● **TASK**
Which lines in the entries below contain the word "Mobile"? Return each of those lines in full.

Collected data:
--- START ---

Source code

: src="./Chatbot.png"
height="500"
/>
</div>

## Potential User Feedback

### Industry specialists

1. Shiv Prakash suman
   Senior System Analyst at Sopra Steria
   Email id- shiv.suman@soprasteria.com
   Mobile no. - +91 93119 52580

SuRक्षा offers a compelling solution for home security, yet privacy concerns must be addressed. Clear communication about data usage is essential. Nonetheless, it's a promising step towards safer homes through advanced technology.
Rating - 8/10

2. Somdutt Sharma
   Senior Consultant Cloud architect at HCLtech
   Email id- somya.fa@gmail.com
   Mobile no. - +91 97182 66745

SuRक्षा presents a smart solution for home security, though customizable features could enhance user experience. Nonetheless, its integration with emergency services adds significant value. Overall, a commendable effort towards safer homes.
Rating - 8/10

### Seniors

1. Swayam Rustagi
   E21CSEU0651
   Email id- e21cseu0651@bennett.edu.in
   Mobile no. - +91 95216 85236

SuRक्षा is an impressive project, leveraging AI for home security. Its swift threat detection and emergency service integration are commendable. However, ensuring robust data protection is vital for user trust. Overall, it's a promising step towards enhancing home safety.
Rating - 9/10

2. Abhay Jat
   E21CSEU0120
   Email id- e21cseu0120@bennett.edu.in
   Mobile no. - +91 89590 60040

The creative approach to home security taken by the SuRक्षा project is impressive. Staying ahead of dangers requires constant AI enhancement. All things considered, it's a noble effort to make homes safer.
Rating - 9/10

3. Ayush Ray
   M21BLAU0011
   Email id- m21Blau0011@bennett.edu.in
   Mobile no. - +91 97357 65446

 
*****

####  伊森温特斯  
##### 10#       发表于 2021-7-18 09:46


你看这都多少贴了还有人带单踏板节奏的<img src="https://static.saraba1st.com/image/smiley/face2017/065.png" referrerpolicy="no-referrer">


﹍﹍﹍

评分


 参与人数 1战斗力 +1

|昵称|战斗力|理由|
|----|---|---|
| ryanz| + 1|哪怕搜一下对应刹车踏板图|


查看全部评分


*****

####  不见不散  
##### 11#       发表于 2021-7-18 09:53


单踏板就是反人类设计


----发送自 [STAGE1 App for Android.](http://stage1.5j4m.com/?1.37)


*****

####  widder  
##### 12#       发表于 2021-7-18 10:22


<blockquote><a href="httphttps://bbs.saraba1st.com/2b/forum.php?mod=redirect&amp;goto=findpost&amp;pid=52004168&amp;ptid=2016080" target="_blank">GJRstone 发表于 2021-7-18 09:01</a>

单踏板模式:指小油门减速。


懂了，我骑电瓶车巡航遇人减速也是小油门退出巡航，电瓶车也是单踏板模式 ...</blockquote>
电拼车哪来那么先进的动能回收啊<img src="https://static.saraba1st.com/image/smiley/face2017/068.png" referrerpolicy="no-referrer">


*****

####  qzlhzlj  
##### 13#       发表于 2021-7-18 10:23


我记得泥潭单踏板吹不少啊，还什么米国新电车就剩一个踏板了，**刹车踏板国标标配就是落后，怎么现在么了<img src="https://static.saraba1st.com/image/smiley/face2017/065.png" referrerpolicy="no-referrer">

--- END ---

● **OUTPUT BELOW**
   Mobile no. - +91 93119 52580
   Mobile no. - +91 97182 66745
   Mobile no. - +91 95216 85236
   Mobile no. - +91 89590 60040
   Mobile no. - +91 97357 65446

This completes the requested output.